Thursday, May 31, 2012

Finding my voice


I thought my journey would not begin until after I left the states
But no matter where I am or where I go
I can never get away from myself
I just spent some of the most loneliest days of my life

All because I cannot express myself
I have never been able to express my feelings
for a long time i had no feelings or emotions
I used to be very defensive
I was so bad I could not remember what I said
I was just on autopilot

I hold everything in
I want to speak
but i cannot find the words
they do not form
they get trapped inside of me
i do not even know what to say
or how to say it
It is so bad that it actually hurts me physically
it is like a small metal spiky ball that gets lodged in the back of my throat
all the words i ever wanted to say
all the feelings i have never been able to express
Trapped in my body

My inability to speak up for myself allows people to miss treat me
It gives them power over me
It breaks my spirit and drives me even further into a downward spiralling abyss of silence

I matter
I am important.
I am filled with love and light.
I am enough.

I love myself and I am filled with God's love
That is enough....

Few days ago when I started this post I was with someone that had power over me.
Because I empowered him
I gave him all this power over me
All because I could not say NO
No you cannot treat me this way
No I deserve respect
NO

I just gave in without a fight
What does that say about me ?

Monday, May 21, 2012

Last weekend in NYC


Everything happened so fast
Too fast
It started last Sunday
That is when I officially started to unravel
I did not go to work that day
or the next day and the day after that
I think I quit.....
All I know is that I haven't been back since.

I just sat on the couch
I think I had finally hit the peak of my depression

On Wednesday I went to the movies with my best friend A
As I sat there I finally realized what I was to afraid to do
What I should have done in January after I lost my job
I was finally ready
It was time for me to leave.
As we were leaving the theater I told her "I'm leaving"

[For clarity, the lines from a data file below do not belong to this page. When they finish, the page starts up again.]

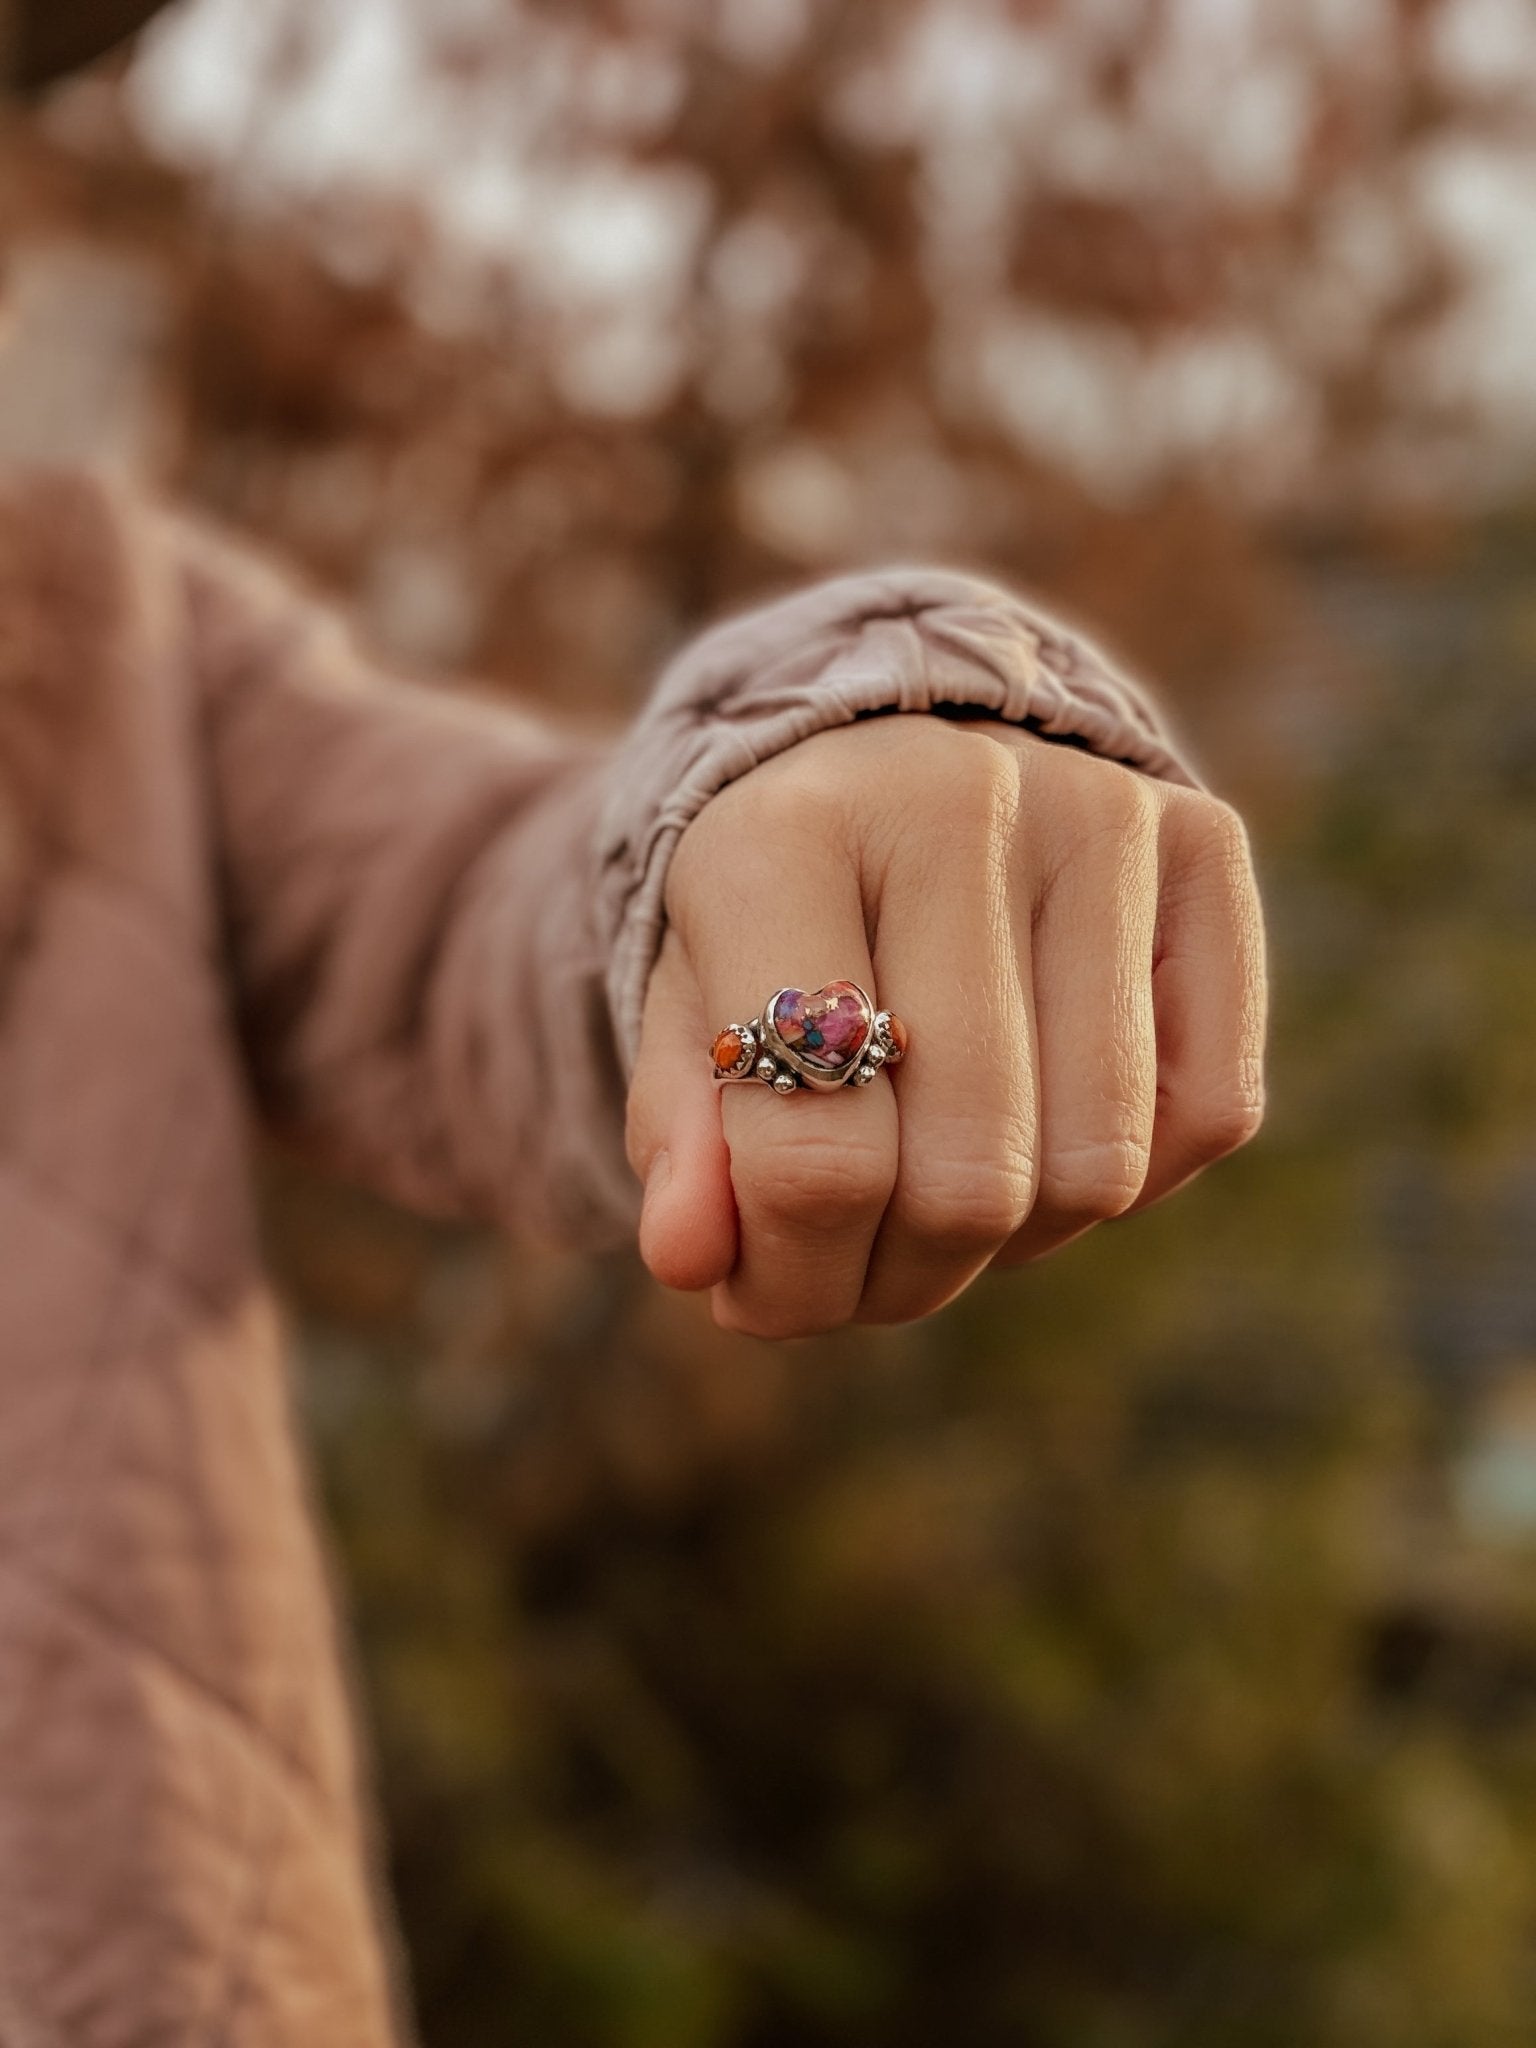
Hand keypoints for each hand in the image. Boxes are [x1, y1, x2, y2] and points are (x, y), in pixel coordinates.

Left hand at [626, 714, 1265, 1336]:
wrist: (885, 761)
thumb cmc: (774, 924)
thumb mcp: (691, 1021)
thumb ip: (683, 1144)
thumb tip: (690, 1256)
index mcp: (783, 838)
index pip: (818, 1153)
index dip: (793, 1278)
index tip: (761, 1299)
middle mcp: (954, 799)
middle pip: (971, 1180)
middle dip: (901, 1277)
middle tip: (854, 1267)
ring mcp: (1097, 812)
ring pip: (1098, 1167)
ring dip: (1014, 1241)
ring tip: (939, 1193)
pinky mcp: (1205, 839)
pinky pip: (1211, 1110)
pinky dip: (1130, 1178)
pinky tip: (1046, 1128)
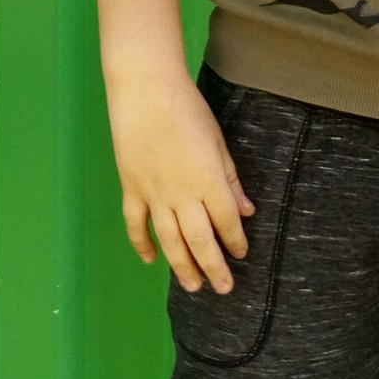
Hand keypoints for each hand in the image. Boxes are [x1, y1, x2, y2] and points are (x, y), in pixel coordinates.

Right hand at [107, 70, 253, 292]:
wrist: (145, 89)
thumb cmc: (188, 108)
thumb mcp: (218, 142)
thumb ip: (230, 179)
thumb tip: (246, 210)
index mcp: (208, 180)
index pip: (226, 221)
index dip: (236, 241)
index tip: (242, 254)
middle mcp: (182, 193)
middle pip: (200, 240)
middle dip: (214, 267)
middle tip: (223, 289)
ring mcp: (154, 192)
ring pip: (169, 239)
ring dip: (182, 266)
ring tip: (193, 286)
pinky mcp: (132, 186)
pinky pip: (136, 223)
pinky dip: (142, 244)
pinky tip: (150, 260)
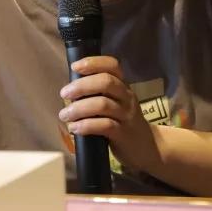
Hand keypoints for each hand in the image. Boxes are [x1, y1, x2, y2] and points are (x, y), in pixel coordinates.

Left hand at [59, 55, 159, 173]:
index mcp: (123, 86)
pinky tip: (75, 128)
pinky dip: (87, 125)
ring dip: (80, 108)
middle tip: (64, 93)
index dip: (93, 63)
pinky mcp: (124, 133)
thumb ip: (98, 94)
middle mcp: (126, 97)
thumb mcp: (115, 103)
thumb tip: (70, 90)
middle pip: (106, 82)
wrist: (147, 147)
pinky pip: (105, 125)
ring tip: (65, 115)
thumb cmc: (123, 122)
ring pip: (103, 104)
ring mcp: (126, 115)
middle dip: (82, 85)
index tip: (75, 66)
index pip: (112, 66)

We went into the book store
Got my South America travel guide
I was up all night reading it
Booked my flight on Thursday
I am leaving Tuesday
I cashed in my miles
First stop Tampa
to say goodbye to friends
Then in nine days I will begin in Ecuador

I feel normal
For the first time in a long time,
I can say that I am happy

Didn't realize it until half way through Saturday night that,
that would be my last weekend in NYC
I love my city
This is my home!

Went out with a bang I danced my ass off until 4am
Had tacos at the stand by my house and stayed up with friends til 8am
Got up at 2pm and said goodbye to two of my best friends.